Overall, understanding weightedness and directedness is important in exploratory bibliometric analysis for several reasons. First of all, the characteristics allow for a more nuanced and accurate representation of the relationships in a scholarly network and thereby also a more informed interpretation. Again, it does make a difference if a network is directed or not, e.g. if a paper references another paper or is cited by it. It does make a difference if a network is weighted, i.e. if a co-publication between two organizations is framed as simply existing or not or if a strength (e.g. the Salton Cosine of co-publications) is being observed. In short, honoring these characteristics can enable researchers to conduct more detailed and specific analyses, like identifying influential authors (in directed graphs) or strong collaboration networks (in weighted graphs). Furthermore, directed and weighted graphs provide deeper insights into the nature and intensity of scholarly interactions, which can be crucial for understanding scientific communication and collaboration patterns.
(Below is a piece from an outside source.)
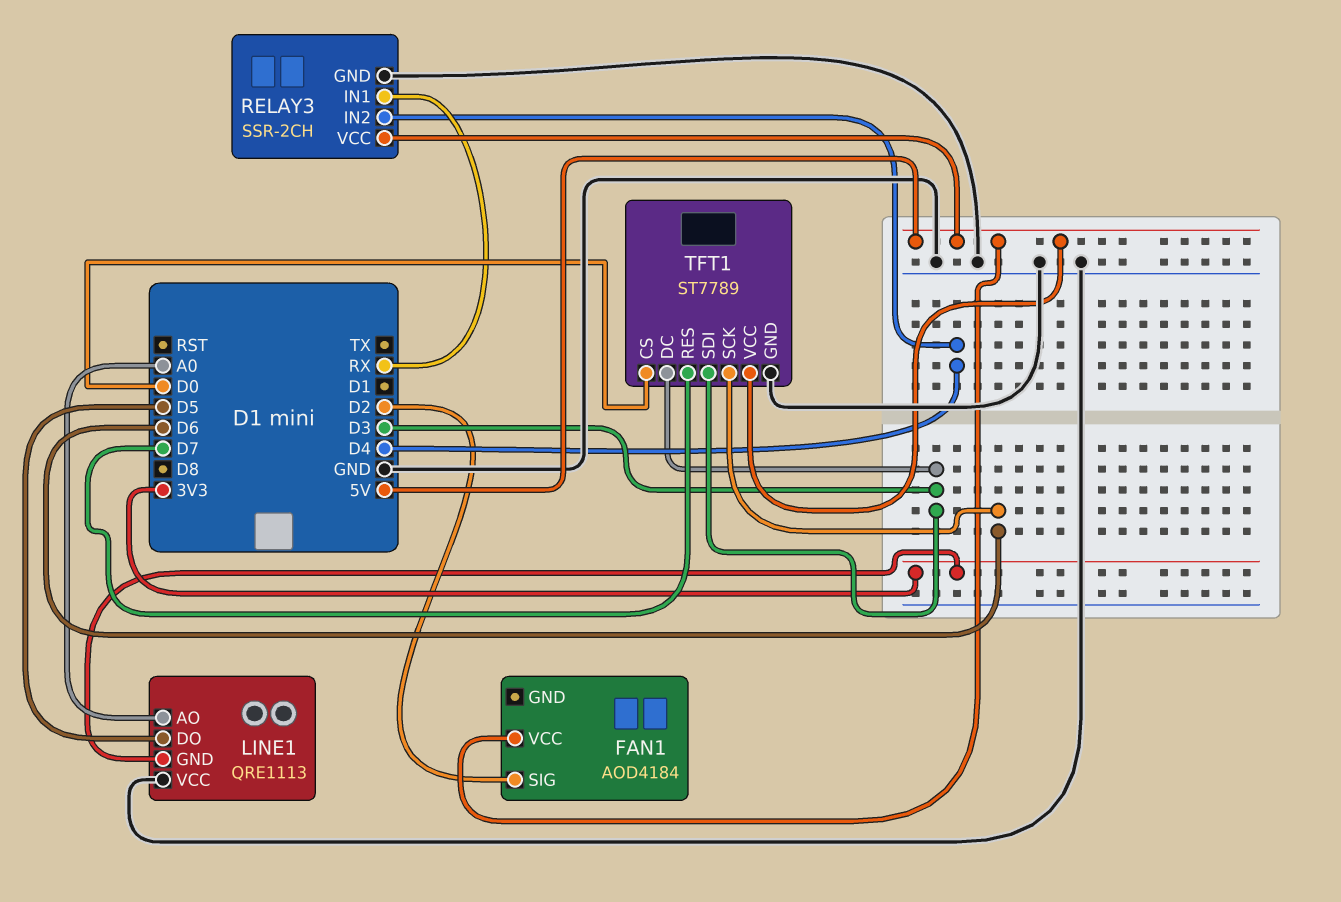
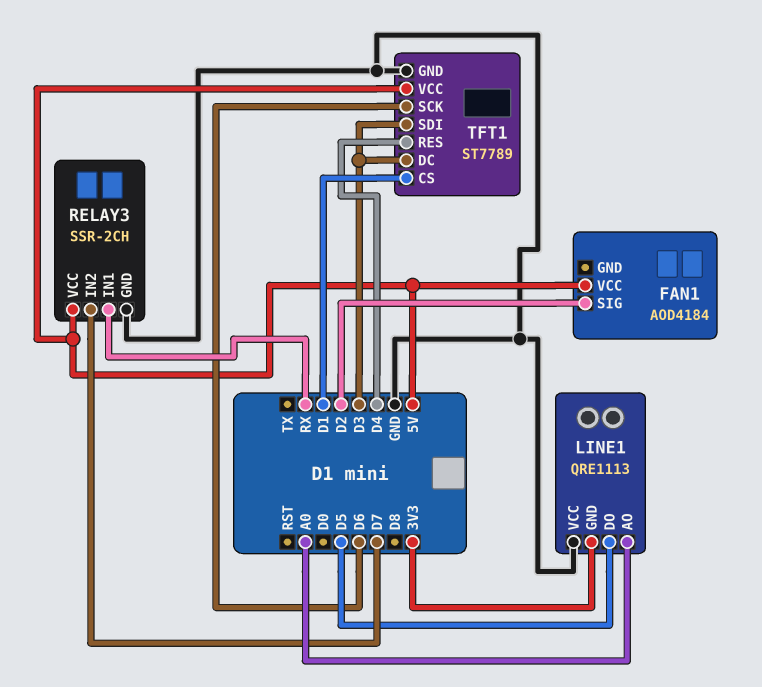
RELAY3 pin IN2: D4 -> D7
TFT1 pin CS: D0 -> D1
TFT1 pin RES: D7 -> D4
Weighted networks sometimes offer clear and informative visual representations of complex relationships by integrating the strength of ties as width of the connecting edges. Finally, positionality algorithms will benefit from weighted graphs as this helps in integrating weights into the calculator, thereby putting strongly related nodes closer together than less strongly related nodes.

How Does it Work?

Usually the two graph characteristics can be deduced from the way the network data has been collected and constructed. When using data from a third party it is always advisable to double check if the assumption being made, e.g. an author collaboration matrix being undirected-weighted, is actually true. In the case of a collaboration network based on authors researchers may make the decision to give the relationship between first author (or last author PI position depending on the field) and all the other authors a direction to, for instance, signify some sort of managerial role. The way such networks are constructed thereby follows a) the potentiality of what weightedness and directedness can actually be achieved based on the underlying data, and b) the research question in mind and the rationale behind the construction process. Some characteristics can be checked. If weights greater 1 are present in a dataset, then it is not unweighted. If only weights of 0 or 1 exist this does NOT imply that the graph is weighted. It simply can only have relationships of 0 and 1. For all intents and purposes it CAN be treated as unweighted, though. When cell-wise subtracting the matrix representing a graph with its transposed form (rows and columns are switched, i.e. the matrix is tipped to the side, and the result for all cells is NOT 0, then the graph should be directed, assuming no mistake has been made constructing it. If all cells feature 0, then the graph CAN be undirected. Yet, in the case of directedness the graph should still be treated as directed.

Limitations

Always check, never assume

The thing with these characteristics is that sometimes developers of an algorithm implementation assume that the user knows what they are doing and take some measures to optimize. For instance, developers might choose to only use the upper or lower triangle of a matrix representing a graph as they hold the same information in an undirected graph anyway and because, assuming N number of nodes, doing \(N*\dfrac{(N-1)}{2}\) calculations is less than doing \(N*N-N\) calculations. In short: An implementation can produce results even IF the data does not follow the requirements of the method.